=== SHORT TASK ===
Rewrite the listing from its first line through the line holding "Dot at: (278, 251)", inclusive, renaming "pose" to "view" everywhere it appears and leaving everything else unchanged.

Data records:
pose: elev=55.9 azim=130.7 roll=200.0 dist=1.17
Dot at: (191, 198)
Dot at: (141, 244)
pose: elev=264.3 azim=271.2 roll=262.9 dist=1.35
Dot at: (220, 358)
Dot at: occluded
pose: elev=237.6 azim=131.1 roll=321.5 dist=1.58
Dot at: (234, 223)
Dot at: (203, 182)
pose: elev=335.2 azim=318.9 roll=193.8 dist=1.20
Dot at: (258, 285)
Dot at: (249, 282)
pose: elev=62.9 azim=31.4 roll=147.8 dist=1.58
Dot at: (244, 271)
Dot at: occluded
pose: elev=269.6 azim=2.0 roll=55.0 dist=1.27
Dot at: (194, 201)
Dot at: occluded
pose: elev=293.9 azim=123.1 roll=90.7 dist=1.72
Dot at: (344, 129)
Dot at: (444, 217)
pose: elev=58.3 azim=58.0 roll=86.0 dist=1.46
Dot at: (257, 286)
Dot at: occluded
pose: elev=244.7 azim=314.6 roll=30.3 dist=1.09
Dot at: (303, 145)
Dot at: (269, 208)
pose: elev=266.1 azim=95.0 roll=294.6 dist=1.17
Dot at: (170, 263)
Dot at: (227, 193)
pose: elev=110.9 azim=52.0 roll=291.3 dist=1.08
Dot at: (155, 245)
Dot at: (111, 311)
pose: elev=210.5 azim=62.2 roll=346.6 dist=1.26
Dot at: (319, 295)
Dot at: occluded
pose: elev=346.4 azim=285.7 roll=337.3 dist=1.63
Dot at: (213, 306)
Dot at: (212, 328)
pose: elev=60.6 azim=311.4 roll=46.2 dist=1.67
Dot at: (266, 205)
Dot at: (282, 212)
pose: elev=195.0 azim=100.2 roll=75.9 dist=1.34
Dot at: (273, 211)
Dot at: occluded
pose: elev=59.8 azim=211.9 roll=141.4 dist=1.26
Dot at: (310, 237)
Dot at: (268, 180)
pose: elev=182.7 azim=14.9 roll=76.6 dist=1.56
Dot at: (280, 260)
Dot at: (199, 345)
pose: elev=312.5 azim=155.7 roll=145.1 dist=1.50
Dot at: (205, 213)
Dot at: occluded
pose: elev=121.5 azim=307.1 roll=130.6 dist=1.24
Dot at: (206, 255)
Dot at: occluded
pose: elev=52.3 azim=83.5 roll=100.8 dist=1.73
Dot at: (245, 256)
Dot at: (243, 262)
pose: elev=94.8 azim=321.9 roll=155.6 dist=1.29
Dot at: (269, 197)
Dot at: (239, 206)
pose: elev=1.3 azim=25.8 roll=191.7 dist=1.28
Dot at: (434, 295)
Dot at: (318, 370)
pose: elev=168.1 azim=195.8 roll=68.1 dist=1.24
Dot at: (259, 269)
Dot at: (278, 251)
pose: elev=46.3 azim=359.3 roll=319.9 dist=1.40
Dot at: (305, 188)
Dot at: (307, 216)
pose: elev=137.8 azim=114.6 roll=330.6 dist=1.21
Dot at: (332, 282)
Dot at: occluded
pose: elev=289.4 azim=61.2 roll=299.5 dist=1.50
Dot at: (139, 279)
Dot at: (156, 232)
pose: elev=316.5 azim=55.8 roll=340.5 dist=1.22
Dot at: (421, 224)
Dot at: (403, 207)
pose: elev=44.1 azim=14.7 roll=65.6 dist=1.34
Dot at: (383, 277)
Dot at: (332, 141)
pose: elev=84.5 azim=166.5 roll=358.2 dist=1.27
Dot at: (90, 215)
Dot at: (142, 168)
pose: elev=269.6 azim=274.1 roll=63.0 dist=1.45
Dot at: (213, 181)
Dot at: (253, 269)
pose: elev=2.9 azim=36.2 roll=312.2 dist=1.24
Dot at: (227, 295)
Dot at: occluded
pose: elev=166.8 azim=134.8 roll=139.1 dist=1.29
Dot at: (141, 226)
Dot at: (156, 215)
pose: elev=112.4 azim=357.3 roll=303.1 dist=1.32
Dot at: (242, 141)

=== FULL ANSWER ===
view: elev=55.9 azim=130.7 roll=200.0 dist=1.17
Dot at: (191, 198)
Dot at: (141, 244)
view: elev=264.3 azim=271.2 roll=262.9 dist=1.35
Dot at: (220, 358)
Dot at: occluded
view: elev=237.6 azim=131.1 roll=321.5 dist=1.58
Dot at: (234, 223)
Dot at: (203, 182)
view: elev=335.2 azim=318.9 roll=193.8 dist=1.20
Dot at: (258, 285)
Dot at: (249, 282)
view: elev=62.9 azim=31.4 roll=147.8 dist=1.58
Dot at: (244, 271)
Dot at: occluded
view: elev=269.6 azim=2.0 roll=55.0 dist=1.27
Dot at: (194, 201)
Dot at: occluded
view: elev=293.9 azim=123.1 roll=90.7 dist=1.72
Dot at: (344, 129)
Dot at: (444, 217)
view: elev=58.3 azim=58.0 roll=86.0 dist=1.46
Dot at: (257, 286)
Dot at: occluded
view: elev=244.7 azim=314.6 roll=30.3 dist=1.09
Dot at: (303, 145)
Dot at: (269, 208)
view: elev=266.1 azim=95.0 roll=294.6 dist=1.17
Dot at: (170, 263)
Dot at: (227, 193)
view: elev=110.9 azim=52.0 roll=291.3 dist=1.08
Dot at: (155, 245)
Dot at: (111, 311)
view: elev=210.5 azim=62.2 roll=346.6 dist=1.26
Dot at: (319, 295)
Dot at: occluded
view: elev=346.4 azim=285.7 roll=337.3 dist=1.63
Dot at: (213, 306)
Dot at: (212, 328)
view: elev=60.6 azim=311.4 roll=46.2 dist=1.67
Dot at: (266, 205)
Dot at: (282, 212)
view: elev=195.0 azim=100.2 roll=75.9 dist=1.34
Dot at: (273, 211)
Dot at: occluded
view: elev=59.8 azim=211.9 roll=141.4 dist=1.26
Dot at: (310, 237)
Dot at: (268, 180)
view: elev=182.7 azim=14.9 roll=76.6 dist=1.56
Dot at: (280, 260)
Dot at: (199, 345)
view: elev=312.5 azim=155.7 roll=145.1 dist=1.50
Dot at: (205, 213)
Dot at: occluded
view: elev=121.5 azim=307.1 roll=130.6 dist=1.24
Dot at: (206, 255)
Dot at: occluded
view: elev=52.3 azim=83.5 roll=100.8 dist=1.73
Dot at: (245, 256)
Dot at: (243, 262)
view: elev=94.8 azim=321.9 roll=155.6 dist=1.29
Dot at: (269, 197)
Dot at: (239, 206)
view: elev=1.3 azim=25.8 roll=191.7 dist=1.28
Dot at: (434, 295)
Dot at: (318, 370)
view: elev=168.1 azim=195.8 roll=68.1 dist=1.24
Dot at: (259, 269)
Dot at: (278, 251)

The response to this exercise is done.